Quant à la future Cour constitutionnelle, les difficultés de sa mise en place ne doivent pas tromper : même mise sur pied, de nombreux doutes planent sur son indépendance. Plusieurs juristes talentueux, las des marchandages partisans, s’en sont éloignés ! Il semble évident que le mode de désignation des juges de cette Cour pose problème. Mais pas seulement! D’abord, il est quasiment certain que la majorité qualifiée de deux tiers n’est pas la bonne voie pour élire ces juges. Et même si cette majorité requise est atteinte, il n’est pas certain qu’elle garantisse l’indépendance et la compétence de nature à assurer «la suprématie de la Constitution. Certes, le système tunisien a choisi de pousser la démocratie au bout de son expression. Même si selon la formule consacrée, les juges, une fois désignés, possèdent un « devoir d’ingratitude » envers leurs autorités de désignation, dans la fragile démocratie tunisienne, les risques de politisation et de corporatisme sont énormes. Aussi paradoxal que cela puisse paraître, l’élection pour ce genre d’instance (instance juridictionnelle indépendante) n’est pas toujours le meilleur moyen d’avoir les meilleurs. D’ailleurs, pour la Cour constitutionnelle, le pouvoir exécutif, par le biais du Président de la République, nomme quatre membres. Ceci démontre que la désignation ne permet pas de préjuger du fonctionnement, ni de l’indépendance de cette Cour.

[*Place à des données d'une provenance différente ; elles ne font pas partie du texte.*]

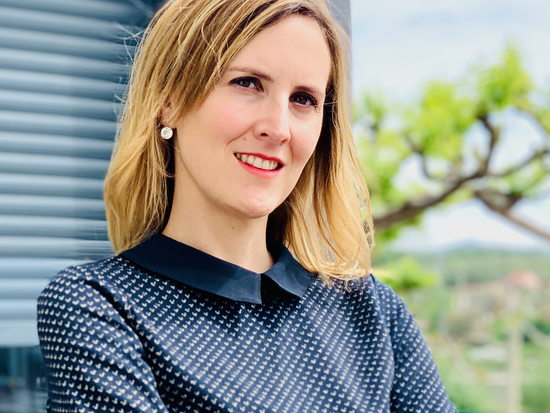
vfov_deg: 13.5
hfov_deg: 17.8
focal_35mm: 109
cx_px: 485
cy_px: 294
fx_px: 1732
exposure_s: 1/773
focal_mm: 6
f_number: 2.4
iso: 16
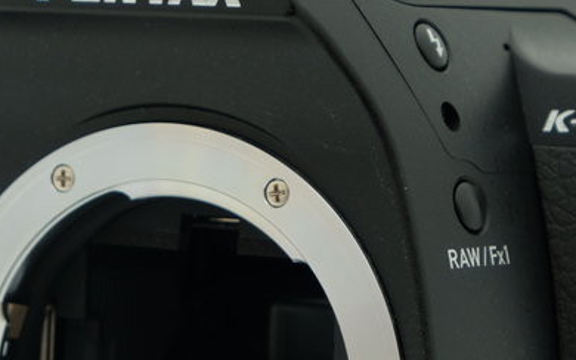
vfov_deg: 5.1
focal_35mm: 260
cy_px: 279
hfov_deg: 8.1
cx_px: 145
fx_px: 4083
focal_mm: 55
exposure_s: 1/125
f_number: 8
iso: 200
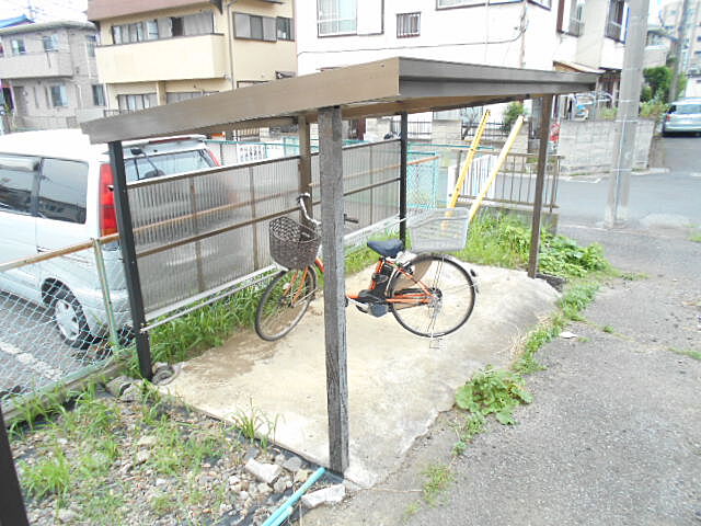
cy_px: 263
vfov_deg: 53.1
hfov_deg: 67.3
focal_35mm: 26
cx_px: 350
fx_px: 527
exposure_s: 1/250
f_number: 3.2
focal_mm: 4.6
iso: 320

Enfin, il ne faut pas s’attendre, comme le croient beaucoup, à ce que cette future Cour constitutionnelle résolve tous les dysfonctionnements de la Constitution, du régime politique ou des errements de la vie politique de la Tunisie! Il est à craindre même que cette Cour soit non pas une instance juridictionnelle indépendante garante de la suprématie de la Constitution, protectrice du régime républicain démocratique et des droits et libertés (article 1 de la loi organique de 2015) mais un lieu d’affrontements idéologiques et politiques.
En définitive, même si le mode de nomination des membres de la Cour constitutionnelle reste comparable à celui pratiqué dans de nombreux pays, la réforme urgente de la loi organique de 2015 doit porter sur la majorité des deux tiers, requise aussi bien par l’Assemblée des représentants du peuple que par l’Assemblée plénière du Conseil supérieur de la magistrature. Une majorité absolue suffit, en attendant la mise en place de cette Cour, de faire le bilan de son fonctionnement régulier pour voir si une réforme globale de la loi qui l’a institué s’impose.
La Constitution de 1959 a mis près de vingt années pour subir sa première révision importante en avril 1976. C’est pour dire qu’il est risqué, voire très dangereux, de banaliser la révision de la loi fondamentale du pays, surtout que ce dernier est devenu démocratique avec un paysage politique totalement ouvert mais non encore formé. Appliquons cette Constitution dans son intégralité dans le respect de son texte et de son esprit pour découvrir toutes ses réelles imperfections.
Enfin, le droit, le droit constitutionnel en particulier, est loin d’être une science exacte. Les mêmes causes ne produisent pas toujours les mêmes effets. La meilleure loi, comme la meilleure Constitution du monde, peut donner naissance à des monstruosités si l’on n’y prend garde et si la culture politique ambiante est malsaine ou corrompue!